Software testing day

« previous post | next post »

Today's xkcd:

Mouseover title: "The company tried to document how often employees were celebrating Software Testing Day, but their recordkeeping system kept mysteriously crashing."

Caroline Davies, "‘They thought I was a child’: US airline repeatedly registers 101-year-old as baby", The Guardian 4/28/2024:

A 101-year-old woman has been frequently mistaken for an infant because an airline’s booking system was unable to compute her date of birth.

The woman, named only as Patricia, was born in 1922, but the American Airlines system apparently does not recognise that year, defaulting instead to 2022, the BBC reported.

We should keep in mind that recent hires were infants — or not yet conceived — at the time of the infamous Y2K panic.
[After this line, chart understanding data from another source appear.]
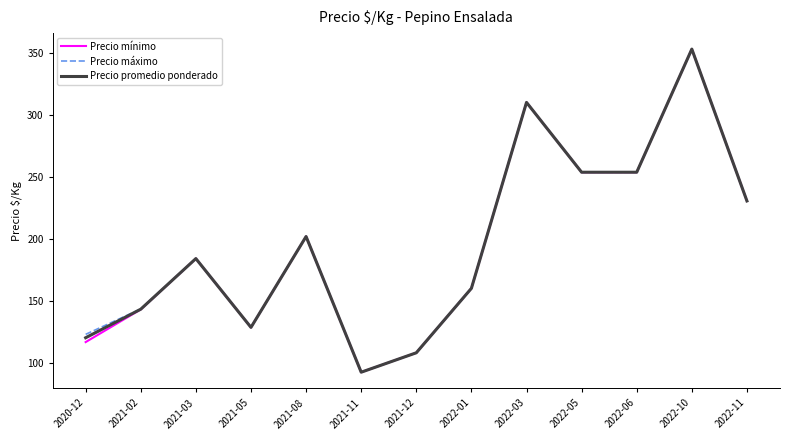

How many lines are shown in the chart?

3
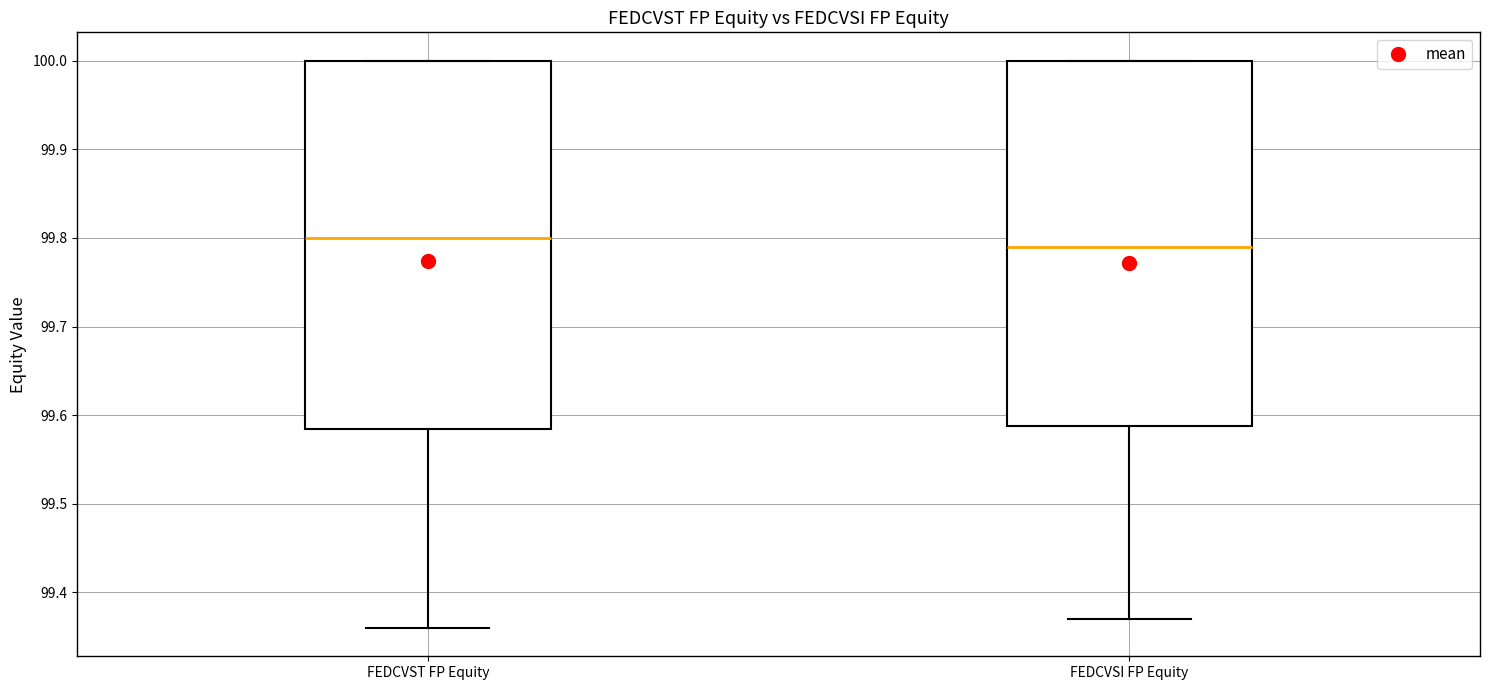

Which box's median line is the highest?

FEDCVST FP Equity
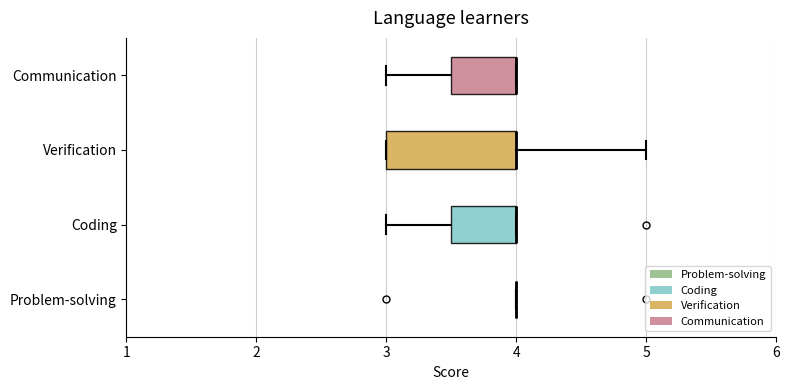

Reading bottom to top, read every box against the x-axis: the position of its median line, the range the box covers, and the ends of its whiskers. The values are not printed on the chart, so give them approximately, as read against the axis.

Problem-solving: box collapsed to a line at 4.0, whiskers 4.0 to 4.0
Coding: median 4.0 (drawn on the box's right edge), box 3.5 to 4.0, whiskers 3.0 to 4.0
Verification: median 4.0 (drawn on the box's right edge), box 3.0 to 4.0, whiskers 3.0 to 5.0
Communication: median 4.0 (drawn on the box's right edge), box 3.5 to 4.0, whiskers 3.0 to 4.0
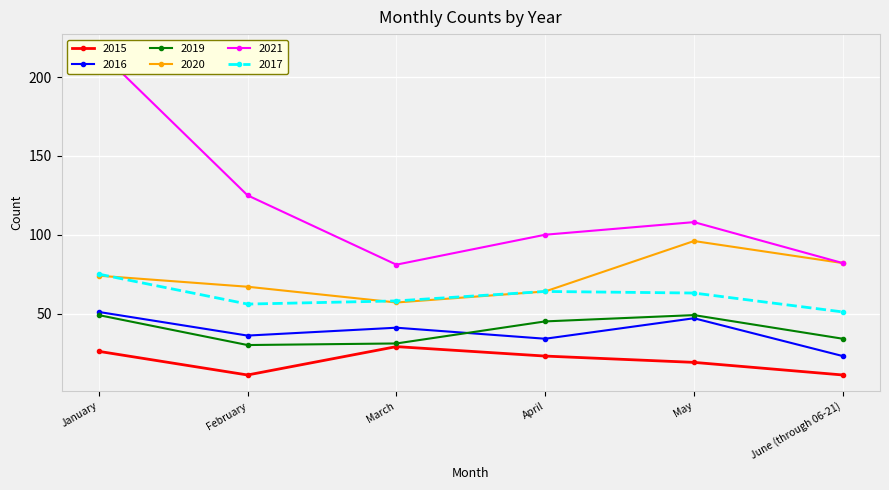

What is the value of the 2017 point at the 2nd from the left?

56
And of course there's also the looming Year 2038 Problem with (some implementations of) Unix time

 

 



6 Comments »

  1. bks said,

    May 4, 2024 @ 7:34 am

    It is well known that computer programmers confuse Hallowe'en and Christmas because 31 Oct == 25 Dec

  2. Gregory Kusnick said,

    May 4, 2024 @ 9:50 am

    I had a colleague who celebrated DEC 10 Day on December 10th (in honor of Digital Equipment Corp's workhorse mainframe, the PDP-10).

  3. chris said,

    May 4, 2024 @ 10:44 am

    Is "assuming the scheduling system doesn't crash" really that fun of a plan? (Since it's xkcd I feel confident the syntactic ambiguity was intentional.)

    A holiday celebrated once every 65,535 years seems like it really should call for a bigger plan. (Since this is Language Log and not Computer Science Log I should probably explain this one: attempting to store or calculate the value -1 in an integer variable that was not set up to allow negative numbers can result in a bug known as "wraparound" or "underflow" which results in the highest possible positive value that can be stored in that size integer instead.)
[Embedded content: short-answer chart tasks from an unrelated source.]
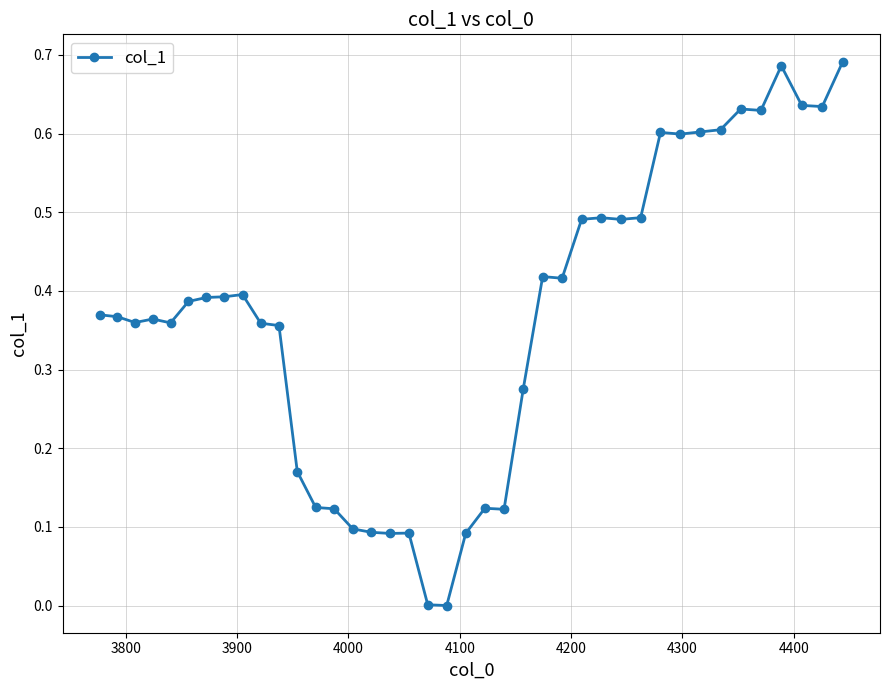

True or false: the data has more than 0 interior local peaks.

True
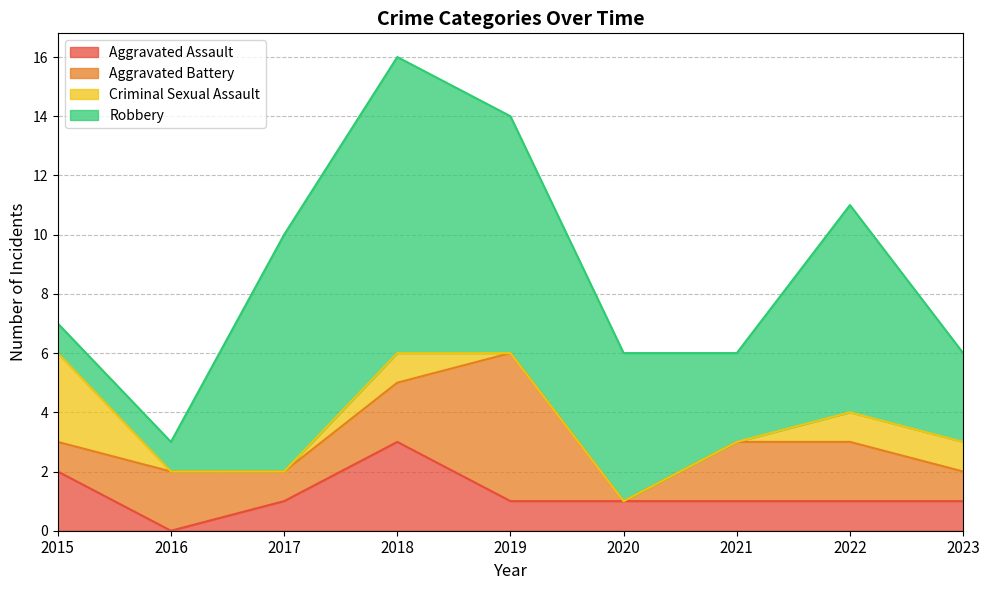

True or false: Aggravated Assault and Criminal Sexual Assault cross at least once.

False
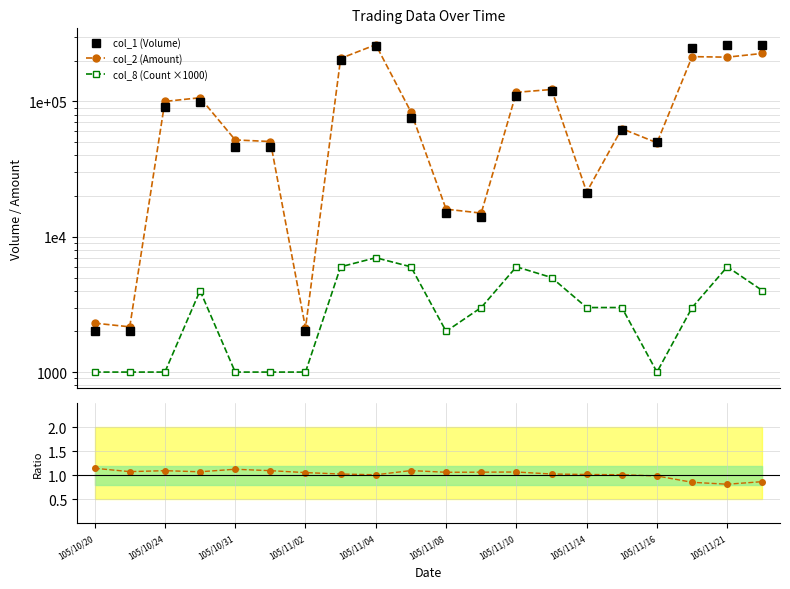

True or false: col_2 (Amount) and col_8 (Count ×1000) cross at least once.

False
  4. ernie in berkeley said,

    May 4, 2024 @ 12:33 pm

    Yes, QA engineers often use "edge cases" to make sure the software doesn't break. I found this joke and modified it a little.
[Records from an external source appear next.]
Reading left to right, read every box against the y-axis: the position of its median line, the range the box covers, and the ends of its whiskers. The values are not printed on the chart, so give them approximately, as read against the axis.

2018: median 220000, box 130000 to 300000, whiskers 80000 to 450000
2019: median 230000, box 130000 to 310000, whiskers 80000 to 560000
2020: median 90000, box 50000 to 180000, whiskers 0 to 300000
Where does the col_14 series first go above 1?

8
    A QA Engineer walks into a bar and orders a beer.
    Then he orders 0 beers.
    Then he orders -1 beers.
    Then he orders 65,536 beers.
    Then he orders a lizard.
    Then he orders a lizard'; drop table bars; —

    And the bar vanishes.

    The last one refers to "SQL injection", taken from this other XKCD cartoon:

    https://xkcd.com/327/

  5. Magnus said,

    May 5, 2024 @ 12:33 pm

    Another version of that joke, which illustrates potential shortcomings in testing:

    A QA engineer walks into a bar, and orders a beer.
    Then he orders 0 beers.
    Then he orders -1 beers.
    Then he orders one trillion beers.
    Then he orders asdfghjkl beers.
    Having completed the testing protocol, he goes home.

    The first actual customer walks into the bar, and asks where the bathroom is. The bar immediately explodes, killing everyone inside.

  6. Brian said,

    May 5, 2024 @ 12:35 pm

    Don't forget the followup joke:

    After six months the QA Engineer greenlights the (re-built) bar and closes their test plan. Ten minutes later a regular user walks into the bar and asks to use the batthoom, and the bar catches on fire.